Collected data

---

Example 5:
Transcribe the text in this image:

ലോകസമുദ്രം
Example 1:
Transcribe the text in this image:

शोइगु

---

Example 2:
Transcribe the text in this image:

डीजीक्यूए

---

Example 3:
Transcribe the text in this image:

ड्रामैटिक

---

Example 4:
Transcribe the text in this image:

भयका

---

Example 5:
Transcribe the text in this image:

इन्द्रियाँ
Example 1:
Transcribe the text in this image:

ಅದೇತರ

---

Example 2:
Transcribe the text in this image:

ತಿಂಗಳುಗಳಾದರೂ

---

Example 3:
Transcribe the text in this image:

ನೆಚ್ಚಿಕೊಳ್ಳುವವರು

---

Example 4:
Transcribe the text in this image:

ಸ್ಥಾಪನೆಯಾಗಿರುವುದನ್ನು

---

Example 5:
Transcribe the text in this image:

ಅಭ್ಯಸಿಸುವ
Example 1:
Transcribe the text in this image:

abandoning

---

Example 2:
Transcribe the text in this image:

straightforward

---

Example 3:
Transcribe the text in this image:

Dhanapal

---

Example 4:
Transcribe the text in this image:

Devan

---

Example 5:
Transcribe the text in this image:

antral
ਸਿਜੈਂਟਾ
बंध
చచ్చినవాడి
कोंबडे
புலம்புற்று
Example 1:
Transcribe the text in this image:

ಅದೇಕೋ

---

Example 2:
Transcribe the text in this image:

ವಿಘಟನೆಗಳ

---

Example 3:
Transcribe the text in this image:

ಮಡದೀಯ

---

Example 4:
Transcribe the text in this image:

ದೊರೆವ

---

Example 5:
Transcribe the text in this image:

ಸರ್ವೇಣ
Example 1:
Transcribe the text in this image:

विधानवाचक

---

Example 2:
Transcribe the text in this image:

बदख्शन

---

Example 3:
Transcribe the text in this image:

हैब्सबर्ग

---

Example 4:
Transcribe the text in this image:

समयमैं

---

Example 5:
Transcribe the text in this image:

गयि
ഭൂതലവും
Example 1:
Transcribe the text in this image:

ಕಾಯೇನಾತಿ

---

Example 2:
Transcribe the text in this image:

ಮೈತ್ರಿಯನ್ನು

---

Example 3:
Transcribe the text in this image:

**Exercise instructions:**
Now repeat the data exactly, keeping every line.

**Answer below:**
---

Example 5:
Transcribe the text in this image:

ലോകസമുദ്രം
Example 1:
Transcribe the text in this image:

शोइगु

---

Example 2:
Transcribe the text in this image:

डीजीक्यूए

---

Example 3:
Transcribe the text in this image:

ड्रामैटिक

---

Example 4:
Transcribe the text in this image:

भयका

---

Example 5:
Transcribe the text in this image:

इन्द्रियाँ
Example 1:
Transcribe the text in this image:

ಅದೇತರ

---

Example 2:
Transcribe the text in this image:

ತಿಂಗಳುಗಳಾದರೂ

---

Example 3:
Transcribe the text in this image:

ನೆಚ್ಚಿಕೊಳ್ಳುವವರು

---

Example 4:
Transcribe the text in this image:

ಸ್ಥಾಪನೆಯಾಗಿರುವುದನ್ನು

---

Example 5:
Transcribe the text in this image:

ಅಭ್ಯಸಿಸುವ
Example 1:
Transcribe the text in this image:

abandoning

---

Example 2:
Transcribe the text in this image:

straightforward

---

Example 3:
Transcribe the text in this image:

Dhanapal

---

Example 4:
Transcribe the text in this image:

Devan

---

Example 5:
Transcribe the text in this image:

antral
ਸਿਜੈਂਟਾ
बंध
చచ్చినవాడి
कोंबडे
புலம்புற்று
Example 1:
Transcribe the text in this image:

ಅದೇಕೋ

---

Example 2:
Transcribe the text in this image:

ವಿಘಟನೆಗಳ

---

Example 3:
Transcribe the text in this image:

ಮಡದೀಯ

---

Example 4:
Transcribe the text in this image:

ದೊರೆವ

---

Example 5:
Transcribe the text in this image:

ಸರ್ವೇಣ
Example 1:
Transcribe the text in this image:

विधानवाचक

---

Example 2:
Transcribe the text in this image:

बदख्शन

---

Example 3:
Transcribe the text in this image:

हैब्सबर्ग

---

Example 4:
Transcribe the text in this image:

समयमैं

---

Example 5:
Transcribe the text in this image:

गयि
ഭൂതലവും
Example 1:
Transcribe the text in this image:

ಕಾಯೇನಾತಿ

---

Example 2:
Transcribe the text in this image:

ಮೈತ್ರಿಯನ್ನು

---

Example 3:
Transcribe the text in this image:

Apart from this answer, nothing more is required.